In FY18, H.A.S. served 629 youth and young adults age 7 to 24. Of those we served, only 9% of participants had private health insurance; 91% had no coverage or relied on some form of government assistance. H.A.S. is proud to provide accessible, affordable care to Chicago area youth in need of culturally competent behavioral health services.
Healthcare Alternative Systems (H.A.S.) has been working with youth for over 20 years providing services and programs that focus on substance use treatment and mental health counseling. H.A.S. takes a youth-based trauma-informed approach to mental health services and works with at-risk youth, forming collaborations with schools and other partners in the community. As a result of funding and support from numerous grants, we have been able to train different staff on evidence-based models that are youth-specific, such as SPARCS, Seven Challenges, and the ACRA Model. H.A.S. has also partnered with other entities to provide flexibility in where and how we provide services to youth.
The work we do with youth is both clinical and non-clinical–building rapport and trust between the individual and the clinician is key to a participant’s success. Engaging youth is much more difficult than engaging adults, which is why non-clinical methods of engagement are so important. These include simple conversations, activities, and interaction with peers.

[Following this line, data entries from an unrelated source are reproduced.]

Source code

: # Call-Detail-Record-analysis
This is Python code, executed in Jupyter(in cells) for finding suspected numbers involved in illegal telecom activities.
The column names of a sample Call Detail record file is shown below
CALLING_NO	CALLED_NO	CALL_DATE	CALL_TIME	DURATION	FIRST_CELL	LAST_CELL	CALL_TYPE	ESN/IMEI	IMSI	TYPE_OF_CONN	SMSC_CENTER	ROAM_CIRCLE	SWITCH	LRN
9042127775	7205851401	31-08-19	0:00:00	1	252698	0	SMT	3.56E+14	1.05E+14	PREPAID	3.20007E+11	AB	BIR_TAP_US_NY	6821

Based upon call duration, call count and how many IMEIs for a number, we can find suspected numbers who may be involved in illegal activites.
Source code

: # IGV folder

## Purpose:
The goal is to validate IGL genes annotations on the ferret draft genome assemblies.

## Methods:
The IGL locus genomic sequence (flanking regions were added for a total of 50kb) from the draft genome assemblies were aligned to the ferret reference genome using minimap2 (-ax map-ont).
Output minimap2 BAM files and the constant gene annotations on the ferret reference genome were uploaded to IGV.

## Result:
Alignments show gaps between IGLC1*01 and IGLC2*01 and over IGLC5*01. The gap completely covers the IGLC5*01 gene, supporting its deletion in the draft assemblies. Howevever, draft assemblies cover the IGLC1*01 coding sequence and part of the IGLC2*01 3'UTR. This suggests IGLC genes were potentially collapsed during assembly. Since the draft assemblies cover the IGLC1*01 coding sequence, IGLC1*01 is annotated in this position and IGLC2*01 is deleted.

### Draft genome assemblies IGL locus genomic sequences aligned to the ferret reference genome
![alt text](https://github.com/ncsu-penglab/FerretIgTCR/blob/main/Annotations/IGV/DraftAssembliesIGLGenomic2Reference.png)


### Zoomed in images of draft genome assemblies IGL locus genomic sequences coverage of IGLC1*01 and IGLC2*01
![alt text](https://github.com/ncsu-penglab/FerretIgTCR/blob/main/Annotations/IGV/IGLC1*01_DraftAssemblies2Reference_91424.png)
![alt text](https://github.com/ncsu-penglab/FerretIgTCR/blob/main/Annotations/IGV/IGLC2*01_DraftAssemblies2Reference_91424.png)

Despite all the work H.A.S. is doing, there is still more work to be done. We hope to expand the youth program, build capacity, open additional locations where services are provided, and diversify our referral partners so we can attract and reach more youth. With additional funding through numerous potential grants and contributions, we’ll be able to examine best practices, use incentives, focus on behavioral interventions, and use outreach and marketing to increase attendance and engagement. Our goal is to work with 30-40 unduplicated youth each month–a lofty, yet attainable goal.
Trinidad (Trini) Morin, a counselor at the Broadview location, works with youth on a daily basis. Not only does she work directly with adolescents, but she also has experience working closely with mothers and children who have suffered from domestic violence. Among the many approaches she takes to counseling these populations are skill work, building coping skills, managing stress, and emotional regulation.

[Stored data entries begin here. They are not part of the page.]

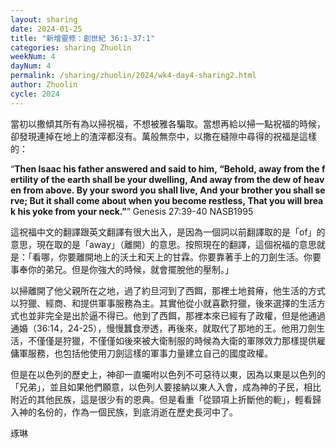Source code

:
 ```yaml
---
layout: sharing
date: 2024-01-25
title: "新增靈修：創世紀 36:1-37:1"
categories: sharing Zhuolin
weekNum: 4
dayNum: 4
permalink: /sharing/zhuolin/2024/wk4-day4-sharing2.html
author: Zhuolin
cycle: 2024
---  
```


當初以撒傾其所有為以掃祝福，不想被雅各騙取。當想再給以掃一點祝福的時候，卻發現連掉在地上的渣滓都沒有。萬般無奈中，以撒在縫隙中尋得的祝福是這樣的：

“**Then Isaac his father answered and said to him, “Behold, away from the fertility of the earth shall be your dwelling, And away from the dew of heaven from above. By your sword you shall live, And your brother you shall serve; But it shall come about when you become restless, That you will break his yoke from your neck.”**”
‭‭Genesis‬ ‭27:39-40‬ ‭NASB1995‬‬

這祝福中文的翻譯跟英文翻譯有很大出入，是因為一個詞以前翻譯取的是「of」的意思，現在取的是「away」（離開）的意思。按照現在的翻譯，這個祝福的意思就是：「看哪，你要離開地上的沃土和天上的甘霖。你要靠著手上的刀劍生活。你要事奉你的弟兄。但是你強大的時候，就會擺脫他的壓制。」

以掃離開了他父親所在之地，過了約旦河到了西餌，那裡土地貧瘠，他生活的方式以狩獵、經商、和提供軍事服務為主。其實他從小就喜歡狩獵，後來選擇的生活方式也並非完全是出於逼不得已。他到了西餌，那裡本來已經有了政權，但是他通過通婚（36:14，24-25），慢慢蠶食滲透，再後來，就取代了那地的王。他用刀劍生活，不僅僅是狩獵，不僅僅如後來被大衛制服的時候為大衛的軍隊效力那樣提供雇傭軍服務，也包括他使用刀劍這樣的軍事力量建立自己的國度政權。

但是在以色列的歷史上，神卻一直囑咐以色列不可惡待以東，因為以東是以色列的「兄弟」，並且如果他們願意，以色列人要接納以東人入會，成為神的子民，相比附近的其他民族，這是很少有的恩典。但是看重「從頸項上折斷他的軛」，輕看歸入神的名份的，作為一個民族，到底消逝在歷史長河中了。

琢琳
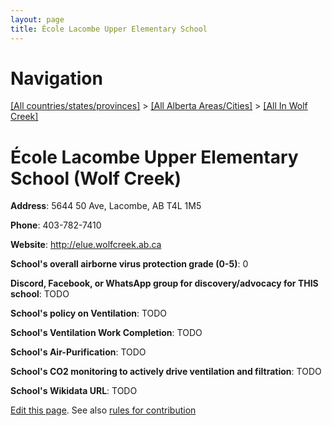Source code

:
 ```yaml
---
layout: page
title: École Lacombe Upper Elementary School
---
```

# Navigation

[[All countries/states/provinces]](../../..) > [[All Alberta Areas/Cities]](../..) > [[All In Wolf Creek]](..)

# École Lacombe Upper Elementary School (Wolf Creek)

**Address**: 5644 50 Ave, Lacombe, AB T4L 1M5

**Phone**: 403-782-7410

**Website**: <http://elue.wolfcreek.ab.ca>

**School's overall airborne virus protection grade (0-5)**: 0

**Discord, Facebook, or WhatsApp group for discovery/advocacy for THIS school**: TODO

**School's policy on Ventilation**: TODO

**School's Ventilation Work Completion**: TODO

**School's Air-Purification**: TODO

**School's CO2 monitoring to actively drive ventilation and filtration**: TODO

**School's Wikidata URL**: TODO


[Edit this page](https://github.com/ventilate-schools/AB/edit/main/./Wolf_Creek/École_Lacombe_Upper_Elementary_School.md). See also [rules for contribution](../../../contribution-rules/)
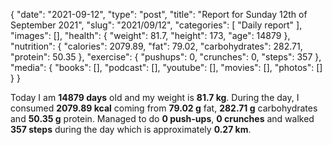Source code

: {
    "date": "2021-09-12",
    "type": "post",
    "title": "Report for Sunday 12th of September 2021",
    "slug": "2021\/09\/12",
    "categories": [
        "Daily report"
    ],
    "images": [],
    "health": {
        "weight": 81.7,
        "height": 173,
        "age": 14879
    },
    "nutrition": {
        "calories": 2079.89,
        "fat": 79.02,
        "carbohydrates": 282.71,
        "protein": 50.35
    },
    "exercise": {
        "pushups": 0,
        "crunches": 0,
        "steps": 357
    },
    "media": {
        "books": [],
        "podcast": [],
        "youtube": [],
        "movies": [],
        "photos": []
    }
}

Today I am <strong>14879 days</strong> old and my weight is <strong>81.7 kg</strong>. During the day, I consumed <strong>2079.89 kcal</strong> coming from <strong>79.02 g</strong> fat, <strong>282.71 g</strong> carbohydrates and <strong>50.35 g</strong> protein. Managed to do <strong>0 push-ups</strong>, <strong>0 crunches</strong> and walked <strong>357 steps</strong> during the day which is approximately <strong>0.27 km</strong>.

But sometimes, youth aren’t ready to dive right into the clinical aspects of treatment, so Trini uses non-clinical methods to build rapport and trust: art and play therapy, card games, and simply having fun and getting comfortable with one another during the sessions. Trini acknowledges the challenges of working with youth who are enrolled in substance use treatment: “Those participating in substance use treatment don’t necessarily want to be there—most of the time it’s court mandated and they wonder ‘Why do I have to be here?’ It’s tougher to deal with those participants but I don’t force therapy on them right away; I try and make them feel comfortable and safe.”
An interesting aspect of the non-clinical work that Trini does is that when youth are distracted, for example talking about their daily routines or participating in art activities, they tend to divulge more and more therapeutic treatment naturally and organically begins.
Trini also implements less traditional approaches to therapy with youth. In addition to harm reduction, group therapy, and individual therapy, she tries to keep participants engaged by finding interesting and compelling videos, using their own interests as a conduit to therapy, and providing them with a lot of resources that extend beyond pamphlets and one-on-one talks.
“I want to be a trusted mentor to these kids,” she says. Trini herself went through difficult times in her adolescence; she was exposed to gang activity and witnessed certain things in her childhood that give her the lived experience to really connect with the youth she works with. “They trust me because I’ve been through it,” she says. “We see eye-to-eye. That level of connection is critical in counseling.”
For Trini, kids are her favorite population to work with. In many ways they are more challenging than adults, they don’t make the best decisions, but therapy gives them a chance to see their mistakes and change the course of their lives. “Kids need to feel wanted and cared for and each one should have somebody they can trust and talk to. I’m proud when I can fill that role for them.”